Excerpt provided:
╭──

Mellars writes, "Expression at this level of complexity would be almost inconceivable in the absence of complex language systems and in the absence of brains structured very similarly, if not identically, to our own."
He adds that most experts agree that modern humans such as the Aurignacians had fully complex language, because the experts believe all modern humans today have complex language skills. Even today's most isolated populations, whether they be Australian Aborigines or Eskimos, possess the same levels of complexity of grammar.
Mellars said complex language would have given modern humans a crucial, competitive edge over Neandertals.
"The power to communicate with people makes almost all activities more efficient, from coordinating hunting activities to passing on information about the location of food resources," he said.
He suggests information on the location of wood for fuel would have been particularly important for surviving winter.
"We're right in the middle of the last major glacial period and the landscape in Europe was almost treeless," he added.
The study suggests the timing of the Aurignacians' arrival in Europe may have pressed home their language advantage.
Climatic records indicate temperature oscillations of up to 8 degrees Celsius (14 degrees Fahrenheit) around the time the Neandertals (also spelled "Neanderthals") disappeared.
"Perhaps because they had better technology, were more innovative, and because of the language, modern humans may have been able to adapt to these rapid climatic changes quicker than the Neanderthals," Mellars said.
He adds that Neandertals had survived similar climatic oscillations in the past, when they wouldn't have faced modern human competition.
In contrast with Homo sapiens, there is no direct archaeological evidence for complex language among Neandertals, though most experts agree they probably did possess some form of basic language.
"It may well be that Neanderthals didn't have tenses and subjunctive clauses, and probably didn't have complicated sentences," Mellars added.
And while archaeological finds show that Neandertals were skillful toolmakers and hunters, they don't appear to have produced any art or personal ornaments.
Mellars believes this lack of "symbolic activity" is characteristic of a people who lacked skilled communication and creative imagination and who had difficulty in being innovative. To us, he says, Neandertals may have appeared autistic.
"There may have been some kind of mutation in the brain after modern humans split off from Neanderthals," he added.
Previous studies indicate that no traces of Neandertal mitochondrial DNA (a type of DNA generally passed down by females) are present in human populations today. Mellars believes the DNA findings bolster the argument that Neandertals and modern humans were separate species.
"That's the strongest evidence that Neanderthals were incapable of interbreeding with modern humans," Mellars added. "Ninety percent of DNA specialists think that Neanderthals were a different species."
Chris Stringer is head of human origins at the Natural History Museum in London. Stringer, who was not involved with the study, said he agrees with most of Mellars's arguments.
"I agree that the evidence still largely supports an influx of modern humans into Europe, followed by the replacement of the Neanderthals with, at most, a trivial amount of gene flow [interbreeding] between the populations," he said.
"The modern-human adaptive pattern allowed Homo sapiens to cope better with rapid climate changes than the archaic 'natives' of Eurasia, such as the Neanderthals," Stringer added.
Stringer, however, takes a different view from Mellars as to when competition between Neandertals and modern humans first began. Stringer says Homo sapiens probably started to penetrate Neandertal territories in Europe and western Asia from at least a hundred thousand years ago.
For Mellars, it was the advanced language and behavior of the modern humans that "provided the foundations of all the later developments in culture and advanced civilizations in Europe and elsewhere."

╰──

Extracted entries:
╭──

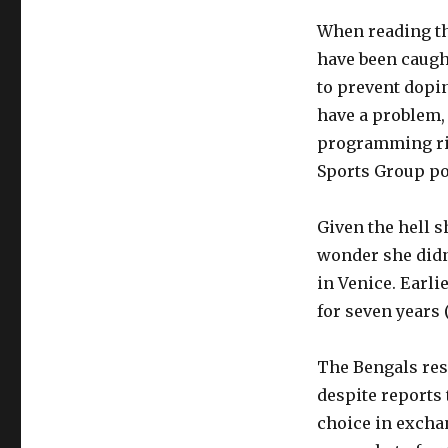
When reading th
have been caught
to prevent dopin
have a problem, 
programming ri
Sports Group por
Given the hell s
wonder she didn
in Venice. Earli
for seven years 
The Bengals res
despite reports 
choice in exchan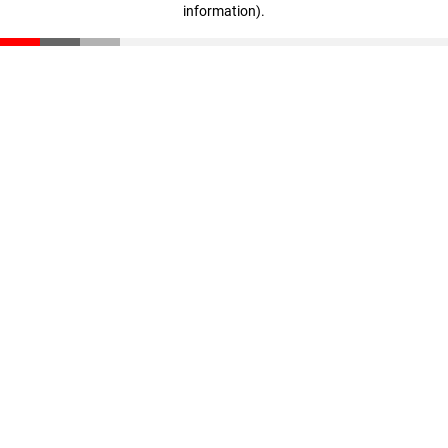
information)
.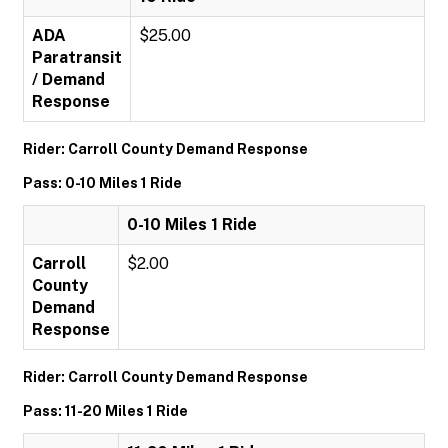
ADA
$25.00
Paratransit
/ Demand
Response
Rider: Carroll County Demand Response
Pass: 0-10 Miles 1 Ride
0-10 Miles 1 Ride
Carroll
$2.00
County
Demand
Response
Rider: Carroll County Demand Response
Pass: 11-20 Miles 1 Ride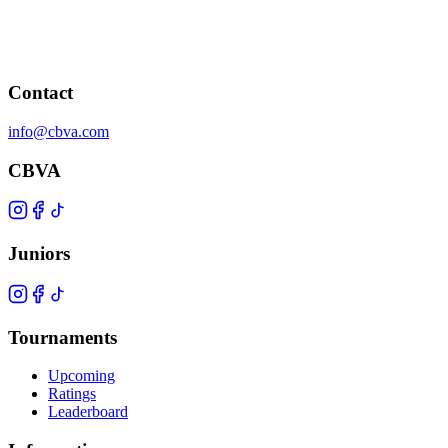
Contact
info@cbva.com
CBVA
Juniors
Tournaments
Upcoming
Ratings
Leaderboard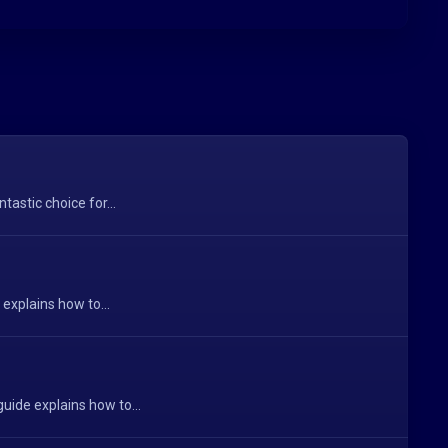
astic choice for...
explains how to...
uide explains how to...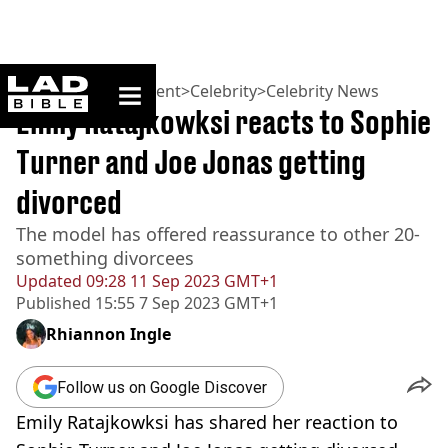
ladbible homepage
Home
>
Entertainment
>
Celebrity
>
Celebrity News
Emily Ratajkowksi reacts to Sophie
Turner and Joe Jonas getting
divorced
The model has offered reassurance to other 20-
something divorcees
Updated
09:28 11 Sep 2023 GMT+1
Published
15:55 7 Sep 2023 GMT+1
Rhiannon Ingle
Follow us on Google Discover
Emily Ratajkowksi has shared her reaction to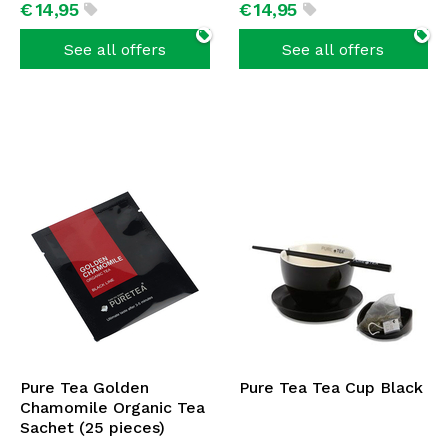
€
14,
95
€
14,
95
See all offers
See all offers
Pure Tea Golden
Pure Tea Tea Cup Black
Chamomile Organic Tea
Sachet (25 pieces)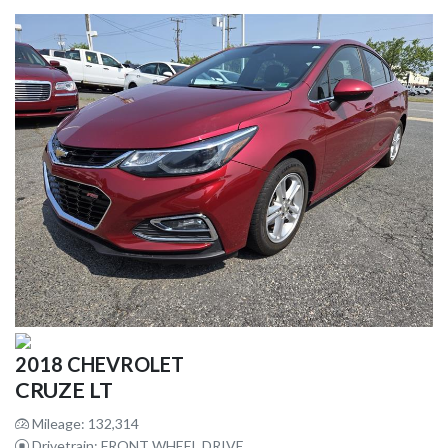
2018 CHEVROLET
CRUZE LT
Mileage: 132,314
Drivetrain: FRONT WHEEL DRIVE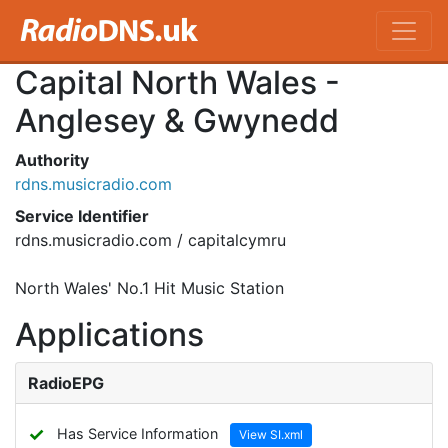
Capital North Wales -
Anglesey & Gwynedd
Authority
rdns.musicradio.com
Service Identifier
rdns.musicradio.com / capitalcymru
North Wales' No.1 Hit Music Station
Applications
RadioEPG
✓
Has Service Information
View SI.xml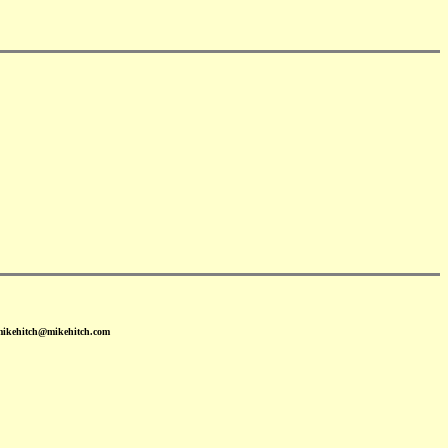
 mikehitch@mikehitch.com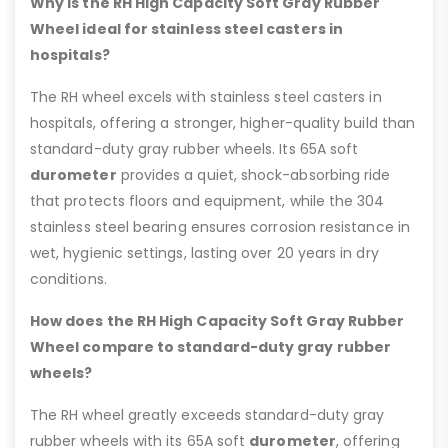
Why is the RH High Capacity Soft Gray Rubber
Wheel ideal for stainless steel casters in
hospitals?
The RH wheel excels with stainless steel casters in
hospitals, offering a stronger, higher-quality build than
standard-duty gray rubber wheels. Its 65A soft
durometer
provides a quiet, shock-absorbing ride
that protects floors and equipment, while the 304
stainless steel bearing ensures corrosion resistance in
wet, hygienic settings, lasting over 20 years in dry
conditions.
How does the RH High Capacity Soft Gray Rubber
Wheel compare to standard-duty gray rubber
wheels?
The RH wheel greatly exceeds standard-duty gray
rubber wheels with its 65A soft
durometer
, offering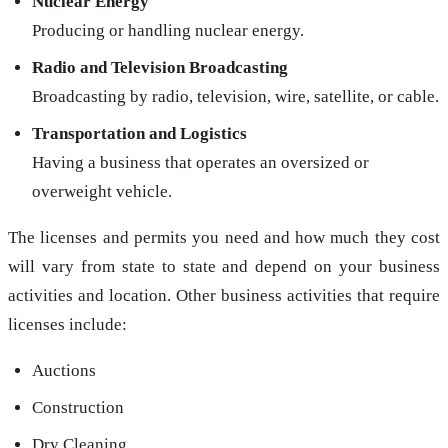
Nuclear Energy
Producing or handling nuclear energy.
Radio and Television Broadcasting
Broadcasting by radio, television, wire, satellite, or cable.
Transportation and Logistics
Having a business that operates an oversized or
overweight vehicle.
The licenses and permits you need and how much they cost
will vary from state to state and depend on your business
activities and location. Other business activities that require
licenses include:
Auctions
Construction
Dry Cleaning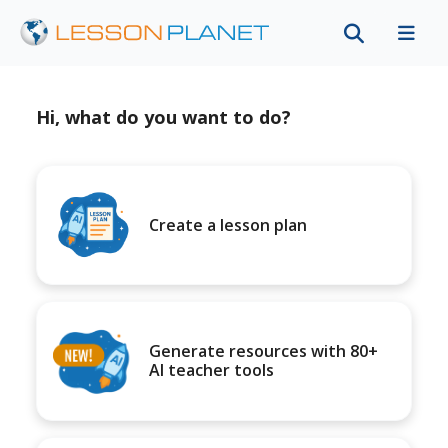
Hi, what do you want to do?
Create a lesson plan
Generate resources with 80+
AI teacher tools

╰──

Problem details:
In the text about Neandertals and modern humans, why does Mellars think knowing where to find wood for fuel would have mattered so much? Answer in one to three sentences.

Answer section:
He thinks it would have been especially important for surviving winter. At that time, Europe was in the middle of the last major glacial period, and its landscape was almost treeless.